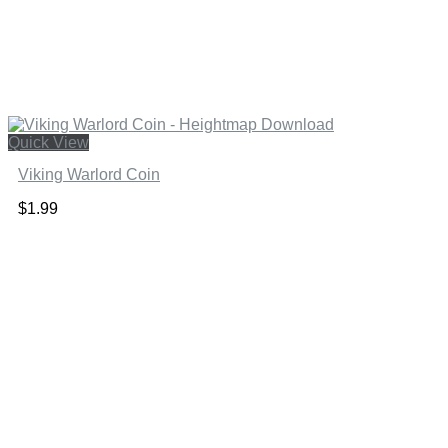
Quick View
Viking Warlord Coin
$
1.99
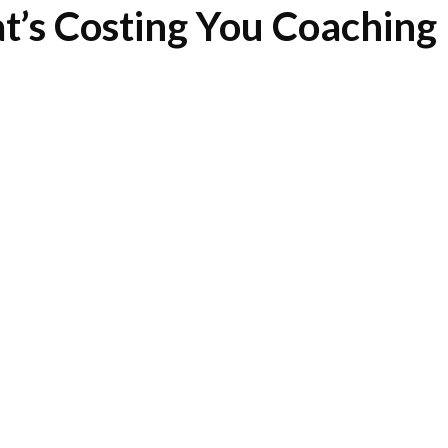
t’s Costing You Coaching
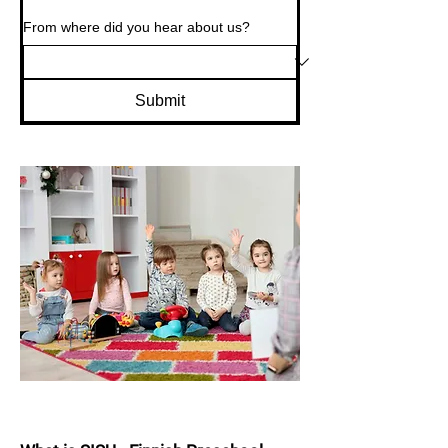
From where did you hear about us?
Submit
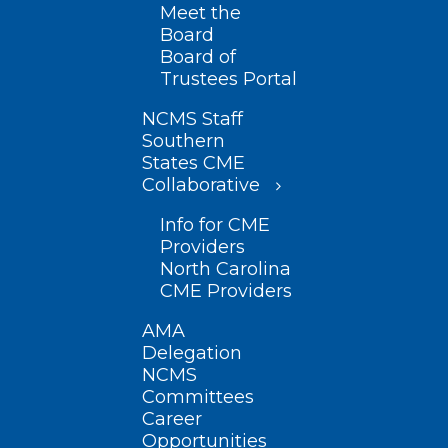
Meet the
Board
Board of
Trustees Portal
NCMS Staff
Southern
States CME
Collaborative
Info for CME
Providers
North Carolina
CME Providers
AMA
Delegation
NCMS
Committees
Career
Opportunities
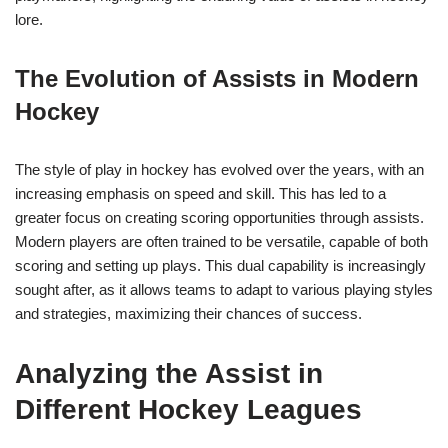
lore.
The Evolution of Assists in Modern
Hockey
The style of play in hockey has evolved over the years, with an
increasing emphasis on speed and skill. This has led to a
greater focus on creating scoring opportunities through assists.
Modern players are often trained to be versatile, capable of both
scoring and setting up plays. This dual capability is increasingly
sought after, as it allows teams to adapt to various playing styles
and strategies, maximizing their chances of success.
Analyzing the Assist in
Different Hockey Leagues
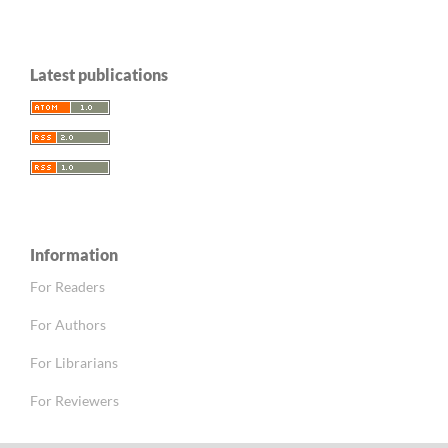
Latest publications
Information
For Readers
For Authors
For Librarians
For Reviewers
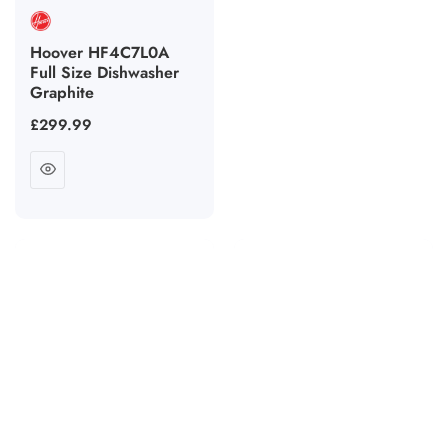
Hoover HF4C7L0A
Full Size Dishwasher
Graphite
Regular
£299.99
price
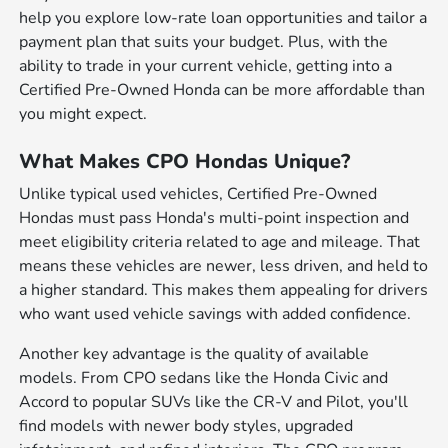
help you explore low-rate loan opportunities and tailor a
payment plan that suits your budget. Plus, with the
ability to trade in your current vehicle, getting into a
Certified Pre-Owned Honda can be more affordable than
you might expect.
What Makes CPO Hondas Unique?
Unlike typical used vehicles, Certified Pre-Owned
Hondas must pass Honda's multi-point inspection and
meet eligibility criteria related to age and mileage. That
means these vehicles are newer, less driven, and held to
a higher standard. This makes them appealing for drivers
who want used vehicle savings with added confidence.
Another key advantage is the quality of available
models. From CPO sedans like the Honda Civic and
Accord to popular SUVs like the CR-V and Pilot, you'll
find models with newer body styles, upgraded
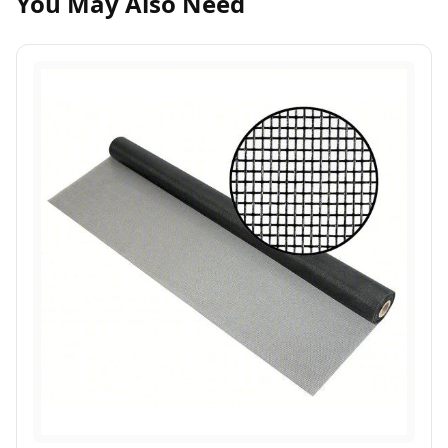
You May Also Need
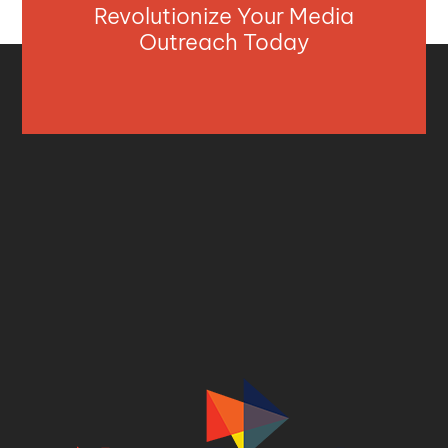
Revolutionize Your Media
Outreach Today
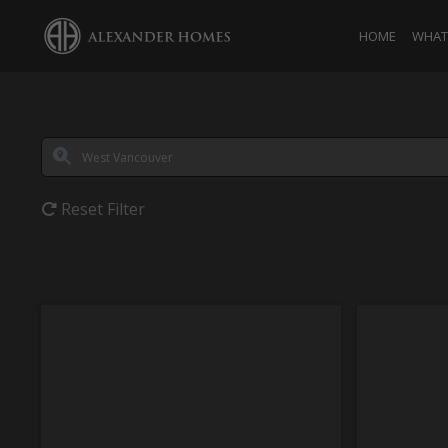
HOME
WHAT 
Reset Filter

────

Return all records exactly; no pictures.

Quick View
Viking Warlord Coin
$
1.99
t’s Costing You Coaching
From where did you hear about us?
Submit
Meet the
Board
Board of
Trustees Portal
NCMS Staff
Southern
States CME
Collaborative
Info for CME
Providers
North Carolina
CME Providers
AMA
Delegation
NCMS
Committees
Career
Opportunities
lore.
The Evolution of Assists in Modern
Hockey
The style of play in hockey has evolved over the years, with an
increasing emphasis on speed and skill. This has led to a
greater focus on creating scoring opportunities through assists.
Modern players are often trained to be versatile, capable of both
scoring and setting up plays. This dual capability is increasingly
sought after, as it allows teams to adapt to various playing styles
and strategies, maximizing their chances of success.
Analyzing the Assist in
Different Hockey Leagues
Latest publications
Information
For Readers
For Authors
For Librarians
For Reviewers
Hoover HF4C7L0A
Full Size Dishwasher
Graphite
Regular
£299.99
price
help you explore low-rate loan opportunities and tailor a
payment plan that suits your budget. Plus, with the
ability to trade in your current vehicle, getting into a
Certified Pre-Owned Honda can be more affordable than
you might expect.
What Makes CPO Hondas Unique?
Unlike typical used vehicles, Certified Pre-Owned
Hondas must pass Honda's multi-point inspection and
meet eligibility criteria related to age and mileage. That
means these vehicles are newer, less driven, and held to
a higher standard. This makes them appealing for drivers
who want used vehicle savings with added confidence.
Another key advantage is the quality of available
models. From CPO sedans like the Honda Civic and
Accord to popular SUVs like the CR-V and Pilot, you'll
find models with newer body styles, upgraded
You May Also Need
Revolutionize Your Media
Outreach Today
HOME
WHAT 
Reset Filter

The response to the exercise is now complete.